Os números por trás do clima do mercado
Os sinais numéricos mais fortes na cobertura fornecida não dizem respeito apenas às feiras, mas ajudam a explicar o clima ao redor delas. O mercado europeu ainda está se expandindo em alguns lugares, se apertando em outros e se reorganizando em torno do acesso médico, das exportações e da regulação. Essas pressões são a razão pela qual a programação dos eventos agora carrega mais peso político do que carregava há alguns anos.
O Relatório Europeu sobre Drogas 2026, conforme resumido pelo Hanf Magazin, disse que a Cannabis continua sendo a substância ilícita mais consumida do continente e que cerca de 25 milhões de adultos afirmaram tê-la usado no ano anterior. Essa escala ajuda a explicar a atração comercial por trás de exposições e conferências. Uma base grande e em transformação de consumidores e pacientes cria demanda por informação, contatos e clareza regulatória, mesmo quando o setor nem sempre consegue se comunicar em termos diretos de produto.
Para os visitantes dos eventos, a conclusão é simples: as maiores feiras já não são apenas lugares para ver quem está presente. Elas são onde o setor se enxerga. Quem está entrando em um mercado, quem está sendo licenciado, quais regras estão sendo contestadas e quais modelos de negócio estão sobrevivendo à mais recente mudança de política — essas são as conversas que os pavilhões das feiras foram feitos para abrigar.
O calendário de feiras agora funciona como uma leitura em tempo real do setor: quem está licenciado, quem está bloqueado e onde as regras ainda estão mudando.
Um calendário europeu lotado com implicações reais
Vistos em conjunto, o calendário de 2026 desenha um quadro claro. A Mary Jane Berlin está apostando em escala e em status de aniversário; a Spannabis redesenhou seu mapa ao se mudar para Bilbao; a Cultiva está preparando outra grande edição em Viena; e disputas de política na Alemanha, mudanças de mercado na Espanha e deslocamentos mais amplos da Cannabis medicinal na Europa continuam alimentando a conversa em torno de todas elas. As feiras não são apenas reflexos do setor. Elas são um dos lugares em que ele se explica para o resto do mercado.
Isso faz do calendário de 2026 mais do que uma lista de datas.
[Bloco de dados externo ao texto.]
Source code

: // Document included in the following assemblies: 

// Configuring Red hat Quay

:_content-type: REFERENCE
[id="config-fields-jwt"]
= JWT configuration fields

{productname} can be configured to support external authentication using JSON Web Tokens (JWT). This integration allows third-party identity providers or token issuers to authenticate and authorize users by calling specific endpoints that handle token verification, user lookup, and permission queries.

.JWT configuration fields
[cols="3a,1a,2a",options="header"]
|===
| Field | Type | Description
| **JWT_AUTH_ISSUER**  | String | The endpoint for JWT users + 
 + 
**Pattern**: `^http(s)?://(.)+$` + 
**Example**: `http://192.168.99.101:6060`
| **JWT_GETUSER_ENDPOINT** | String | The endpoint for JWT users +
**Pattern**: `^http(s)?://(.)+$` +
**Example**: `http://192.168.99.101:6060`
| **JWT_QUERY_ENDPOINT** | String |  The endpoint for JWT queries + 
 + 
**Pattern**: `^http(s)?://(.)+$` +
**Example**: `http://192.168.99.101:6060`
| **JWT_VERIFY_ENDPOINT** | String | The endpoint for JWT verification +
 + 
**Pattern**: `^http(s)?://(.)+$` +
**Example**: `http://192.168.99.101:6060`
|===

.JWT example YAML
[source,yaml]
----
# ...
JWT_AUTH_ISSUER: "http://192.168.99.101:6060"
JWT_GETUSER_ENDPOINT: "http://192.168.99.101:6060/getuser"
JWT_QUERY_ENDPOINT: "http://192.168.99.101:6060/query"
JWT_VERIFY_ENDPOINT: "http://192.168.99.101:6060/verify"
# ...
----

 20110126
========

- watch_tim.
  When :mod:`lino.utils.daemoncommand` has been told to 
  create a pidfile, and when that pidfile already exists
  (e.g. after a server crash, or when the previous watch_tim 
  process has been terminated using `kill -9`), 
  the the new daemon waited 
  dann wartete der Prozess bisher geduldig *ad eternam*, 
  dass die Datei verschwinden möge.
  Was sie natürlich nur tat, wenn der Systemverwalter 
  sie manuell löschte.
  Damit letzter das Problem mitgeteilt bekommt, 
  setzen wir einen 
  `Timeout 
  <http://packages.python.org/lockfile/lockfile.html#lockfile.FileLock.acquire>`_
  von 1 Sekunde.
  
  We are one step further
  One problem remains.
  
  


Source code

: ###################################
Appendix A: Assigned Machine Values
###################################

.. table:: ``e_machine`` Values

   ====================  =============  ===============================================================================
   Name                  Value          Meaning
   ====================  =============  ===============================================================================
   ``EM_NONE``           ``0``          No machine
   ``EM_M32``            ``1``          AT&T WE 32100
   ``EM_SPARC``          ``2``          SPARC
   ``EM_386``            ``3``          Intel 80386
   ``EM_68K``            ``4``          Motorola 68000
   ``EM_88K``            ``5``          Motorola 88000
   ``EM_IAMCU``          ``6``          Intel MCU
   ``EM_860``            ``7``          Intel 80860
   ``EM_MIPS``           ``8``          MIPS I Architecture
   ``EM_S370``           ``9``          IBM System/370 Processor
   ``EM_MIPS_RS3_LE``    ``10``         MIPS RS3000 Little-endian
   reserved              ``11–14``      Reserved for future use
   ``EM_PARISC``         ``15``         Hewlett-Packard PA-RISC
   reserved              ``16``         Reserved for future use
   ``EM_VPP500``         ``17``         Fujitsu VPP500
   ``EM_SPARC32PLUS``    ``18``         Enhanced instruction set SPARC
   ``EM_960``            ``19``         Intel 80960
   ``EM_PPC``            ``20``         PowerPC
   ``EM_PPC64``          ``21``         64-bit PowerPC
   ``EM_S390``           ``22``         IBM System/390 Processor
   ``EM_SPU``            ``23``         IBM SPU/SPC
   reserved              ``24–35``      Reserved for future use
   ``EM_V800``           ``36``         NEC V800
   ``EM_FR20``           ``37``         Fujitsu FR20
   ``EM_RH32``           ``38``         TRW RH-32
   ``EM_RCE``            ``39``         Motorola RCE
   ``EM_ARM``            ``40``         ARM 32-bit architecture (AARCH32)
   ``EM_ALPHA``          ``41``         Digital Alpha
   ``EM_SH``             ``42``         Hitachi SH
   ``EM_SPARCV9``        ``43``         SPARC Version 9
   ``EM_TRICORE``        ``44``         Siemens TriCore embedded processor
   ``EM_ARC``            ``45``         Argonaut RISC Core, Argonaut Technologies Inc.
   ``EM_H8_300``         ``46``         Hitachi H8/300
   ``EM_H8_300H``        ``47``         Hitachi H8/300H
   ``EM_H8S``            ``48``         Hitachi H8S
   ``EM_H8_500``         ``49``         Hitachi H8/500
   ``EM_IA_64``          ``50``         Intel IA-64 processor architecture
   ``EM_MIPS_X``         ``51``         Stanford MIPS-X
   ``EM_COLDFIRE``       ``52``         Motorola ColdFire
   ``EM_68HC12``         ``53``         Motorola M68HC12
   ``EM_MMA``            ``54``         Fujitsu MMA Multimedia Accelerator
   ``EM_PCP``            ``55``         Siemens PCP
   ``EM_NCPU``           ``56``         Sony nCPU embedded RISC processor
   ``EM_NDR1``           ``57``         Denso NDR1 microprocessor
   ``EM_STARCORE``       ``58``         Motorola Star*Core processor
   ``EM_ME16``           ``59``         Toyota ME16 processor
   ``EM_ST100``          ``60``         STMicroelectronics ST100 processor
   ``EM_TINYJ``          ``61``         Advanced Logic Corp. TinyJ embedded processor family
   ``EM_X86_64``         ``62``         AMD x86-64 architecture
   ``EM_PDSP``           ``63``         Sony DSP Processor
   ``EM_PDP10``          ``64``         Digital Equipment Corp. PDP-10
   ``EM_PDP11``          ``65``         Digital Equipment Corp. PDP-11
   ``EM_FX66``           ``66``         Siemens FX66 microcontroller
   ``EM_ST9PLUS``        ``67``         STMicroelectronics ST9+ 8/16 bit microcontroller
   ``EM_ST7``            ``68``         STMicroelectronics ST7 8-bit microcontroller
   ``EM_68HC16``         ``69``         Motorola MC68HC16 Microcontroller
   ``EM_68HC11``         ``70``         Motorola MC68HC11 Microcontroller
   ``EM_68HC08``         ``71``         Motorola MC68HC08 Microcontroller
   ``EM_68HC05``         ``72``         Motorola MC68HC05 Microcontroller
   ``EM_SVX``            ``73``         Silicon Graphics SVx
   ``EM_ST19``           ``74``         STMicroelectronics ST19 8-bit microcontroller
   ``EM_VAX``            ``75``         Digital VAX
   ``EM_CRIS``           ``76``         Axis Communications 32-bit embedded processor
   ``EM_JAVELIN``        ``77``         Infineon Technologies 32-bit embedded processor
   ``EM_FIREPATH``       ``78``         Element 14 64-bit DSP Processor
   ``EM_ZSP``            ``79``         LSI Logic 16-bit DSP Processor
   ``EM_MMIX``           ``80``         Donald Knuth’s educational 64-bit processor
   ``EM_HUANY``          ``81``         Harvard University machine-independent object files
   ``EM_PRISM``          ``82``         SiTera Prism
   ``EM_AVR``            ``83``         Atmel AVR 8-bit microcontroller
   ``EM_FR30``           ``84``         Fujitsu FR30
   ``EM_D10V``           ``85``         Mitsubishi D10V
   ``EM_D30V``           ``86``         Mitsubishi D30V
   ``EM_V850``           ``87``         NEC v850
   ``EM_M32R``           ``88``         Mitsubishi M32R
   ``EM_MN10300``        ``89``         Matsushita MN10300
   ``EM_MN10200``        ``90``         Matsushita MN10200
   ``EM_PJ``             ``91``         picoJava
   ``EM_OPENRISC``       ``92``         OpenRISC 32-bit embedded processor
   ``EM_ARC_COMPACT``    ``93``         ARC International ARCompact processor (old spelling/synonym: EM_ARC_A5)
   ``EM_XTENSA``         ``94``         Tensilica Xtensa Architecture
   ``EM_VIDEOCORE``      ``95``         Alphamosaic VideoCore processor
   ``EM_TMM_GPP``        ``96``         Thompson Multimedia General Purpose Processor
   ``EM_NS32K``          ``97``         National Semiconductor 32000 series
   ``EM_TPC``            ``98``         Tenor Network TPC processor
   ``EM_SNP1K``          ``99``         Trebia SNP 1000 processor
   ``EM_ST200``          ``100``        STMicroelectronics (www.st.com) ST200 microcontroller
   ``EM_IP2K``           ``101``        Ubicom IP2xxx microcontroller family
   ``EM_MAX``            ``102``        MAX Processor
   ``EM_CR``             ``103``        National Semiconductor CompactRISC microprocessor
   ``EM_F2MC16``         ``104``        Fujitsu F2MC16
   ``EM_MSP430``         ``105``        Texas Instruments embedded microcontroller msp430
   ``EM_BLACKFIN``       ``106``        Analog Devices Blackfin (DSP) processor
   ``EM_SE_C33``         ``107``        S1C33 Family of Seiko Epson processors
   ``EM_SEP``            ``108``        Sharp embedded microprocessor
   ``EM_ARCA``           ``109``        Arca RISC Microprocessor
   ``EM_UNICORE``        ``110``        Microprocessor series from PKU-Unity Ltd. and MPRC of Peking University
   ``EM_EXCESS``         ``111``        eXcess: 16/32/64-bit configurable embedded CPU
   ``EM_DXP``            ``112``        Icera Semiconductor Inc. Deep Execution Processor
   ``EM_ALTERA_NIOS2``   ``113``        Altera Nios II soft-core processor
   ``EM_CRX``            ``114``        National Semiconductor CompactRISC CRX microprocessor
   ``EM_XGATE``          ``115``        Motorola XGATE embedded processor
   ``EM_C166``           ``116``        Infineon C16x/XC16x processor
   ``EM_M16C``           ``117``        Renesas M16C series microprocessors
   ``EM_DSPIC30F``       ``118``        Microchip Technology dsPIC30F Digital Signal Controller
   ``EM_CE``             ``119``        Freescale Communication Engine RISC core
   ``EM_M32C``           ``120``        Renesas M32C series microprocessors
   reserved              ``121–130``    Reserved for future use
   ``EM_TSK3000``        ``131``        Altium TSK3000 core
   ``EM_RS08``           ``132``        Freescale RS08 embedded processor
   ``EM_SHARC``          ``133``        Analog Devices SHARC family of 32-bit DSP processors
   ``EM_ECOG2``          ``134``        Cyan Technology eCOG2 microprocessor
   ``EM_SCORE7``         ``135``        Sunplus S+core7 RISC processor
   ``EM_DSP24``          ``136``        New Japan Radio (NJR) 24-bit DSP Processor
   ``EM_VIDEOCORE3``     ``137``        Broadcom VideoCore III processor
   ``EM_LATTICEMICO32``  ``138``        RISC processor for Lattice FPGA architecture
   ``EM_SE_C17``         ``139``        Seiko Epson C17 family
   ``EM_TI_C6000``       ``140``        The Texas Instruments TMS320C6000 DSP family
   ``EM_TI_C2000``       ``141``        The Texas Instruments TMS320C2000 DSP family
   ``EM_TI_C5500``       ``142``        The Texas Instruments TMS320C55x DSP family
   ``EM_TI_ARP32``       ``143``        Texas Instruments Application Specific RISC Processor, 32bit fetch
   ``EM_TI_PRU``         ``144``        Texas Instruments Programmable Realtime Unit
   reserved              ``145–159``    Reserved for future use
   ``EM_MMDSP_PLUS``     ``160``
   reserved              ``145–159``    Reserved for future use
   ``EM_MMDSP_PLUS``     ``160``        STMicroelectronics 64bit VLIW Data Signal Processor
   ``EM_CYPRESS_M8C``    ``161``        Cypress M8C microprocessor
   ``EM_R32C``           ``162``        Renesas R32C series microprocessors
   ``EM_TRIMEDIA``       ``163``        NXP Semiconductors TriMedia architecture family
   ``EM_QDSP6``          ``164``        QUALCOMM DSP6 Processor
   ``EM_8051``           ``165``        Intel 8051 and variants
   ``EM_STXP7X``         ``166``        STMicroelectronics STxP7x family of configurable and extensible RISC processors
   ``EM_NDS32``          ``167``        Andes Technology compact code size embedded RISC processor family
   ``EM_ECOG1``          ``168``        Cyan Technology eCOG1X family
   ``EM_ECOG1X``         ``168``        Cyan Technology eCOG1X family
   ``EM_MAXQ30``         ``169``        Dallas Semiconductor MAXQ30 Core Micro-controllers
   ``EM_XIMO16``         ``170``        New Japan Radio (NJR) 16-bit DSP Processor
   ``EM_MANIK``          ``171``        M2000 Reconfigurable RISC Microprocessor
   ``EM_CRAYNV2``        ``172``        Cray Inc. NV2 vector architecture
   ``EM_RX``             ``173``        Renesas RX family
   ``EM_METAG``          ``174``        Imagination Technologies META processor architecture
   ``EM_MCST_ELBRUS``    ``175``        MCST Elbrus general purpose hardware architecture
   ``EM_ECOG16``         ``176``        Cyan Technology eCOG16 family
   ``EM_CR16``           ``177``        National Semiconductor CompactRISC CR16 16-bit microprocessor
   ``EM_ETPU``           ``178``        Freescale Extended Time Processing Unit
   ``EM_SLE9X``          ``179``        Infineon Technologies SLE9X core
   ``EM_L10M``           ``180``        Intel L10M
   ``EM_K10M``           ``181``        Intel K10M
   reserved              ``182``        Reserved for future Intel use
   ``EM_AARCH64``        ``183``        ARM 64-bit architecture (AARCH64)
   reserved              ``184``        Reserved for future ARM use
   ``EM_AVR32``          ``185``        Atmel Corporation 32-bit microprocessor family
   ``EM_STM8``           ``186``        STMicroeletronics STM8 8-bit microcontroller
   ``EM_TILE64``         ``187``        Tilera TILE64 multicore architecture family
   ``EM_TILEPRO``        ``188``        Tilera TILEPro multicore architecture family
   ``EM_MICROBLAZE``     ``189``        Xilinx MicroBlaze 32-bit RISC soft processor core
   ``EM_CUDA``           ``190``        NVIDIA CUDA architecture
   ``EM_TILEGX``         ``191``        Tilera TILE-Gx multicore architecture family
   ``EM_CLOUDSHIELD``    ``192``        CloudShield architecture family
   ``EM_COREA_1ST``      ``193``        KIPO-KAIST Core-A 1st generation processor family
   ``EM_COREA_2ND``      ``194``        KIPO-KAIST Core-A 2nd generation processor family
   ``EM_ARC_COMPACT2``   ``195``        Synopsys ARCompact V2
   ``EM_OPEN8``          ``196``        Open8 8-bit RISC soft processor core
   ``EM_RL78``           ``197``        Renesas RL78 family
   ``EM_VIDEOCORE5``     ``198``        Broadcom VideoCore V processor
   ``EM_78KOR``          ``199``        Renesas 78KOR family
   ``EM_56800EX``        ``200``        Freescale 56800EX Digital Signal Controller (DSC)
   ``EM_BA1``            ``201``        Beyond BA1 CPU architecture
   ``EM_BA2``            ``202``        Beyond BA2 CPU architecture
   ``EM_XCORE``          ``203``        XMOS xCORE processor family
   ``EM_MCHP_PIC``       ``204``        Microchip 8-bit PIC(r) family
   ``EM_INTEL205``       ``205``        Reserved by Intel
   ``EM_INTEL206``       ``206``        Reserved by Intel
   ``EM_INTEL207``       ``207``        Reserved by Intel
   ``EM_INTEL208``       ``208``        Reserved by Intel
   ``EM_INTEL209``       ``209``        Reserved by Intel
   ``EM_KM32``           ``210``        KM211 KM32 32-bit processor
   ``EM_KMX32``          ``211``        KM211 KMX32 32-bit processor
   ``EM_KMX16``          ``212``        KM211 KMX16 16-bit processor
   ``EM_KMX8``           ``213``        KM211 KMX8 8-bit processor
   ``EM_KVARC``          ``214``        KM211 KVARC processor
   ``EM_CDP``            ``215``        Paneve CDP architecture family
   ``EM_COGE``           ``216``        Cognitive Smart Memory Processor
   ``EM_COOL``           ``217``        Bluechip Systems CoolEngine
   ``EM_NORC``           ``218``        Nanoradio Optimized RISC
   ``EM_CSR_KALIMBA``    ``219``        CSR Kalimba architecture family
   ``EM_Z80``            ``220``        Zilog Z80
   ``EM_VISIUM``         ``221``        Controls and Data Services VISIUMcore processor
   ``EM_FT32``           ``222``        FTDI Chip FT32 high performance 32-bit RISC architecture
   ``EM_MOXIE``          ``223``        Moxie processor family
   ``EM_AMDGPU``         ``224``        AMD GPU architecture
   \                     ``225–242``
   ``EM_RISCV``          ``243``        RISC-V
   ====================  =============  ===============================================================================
Ele é um retrato de uma indústria que ainda está negociando sua imagem pública, seus limites legais e seu futuro comercial em tempo real.
As exposições e conferências de Cannabis da Europa já não são apenas eventos paralelos no calendário do setor. Elas agora ocupam um lugar próximo do centro de como o setor acompanha regulação, acesso ao mercado e mudança comercial. De Berlim a Bilbao e Viena, a temporada de 2026 mostra um circuito de eventos que continua ganhando importância mesmo enquanto as regras ao seu redor permanecem indefinidas.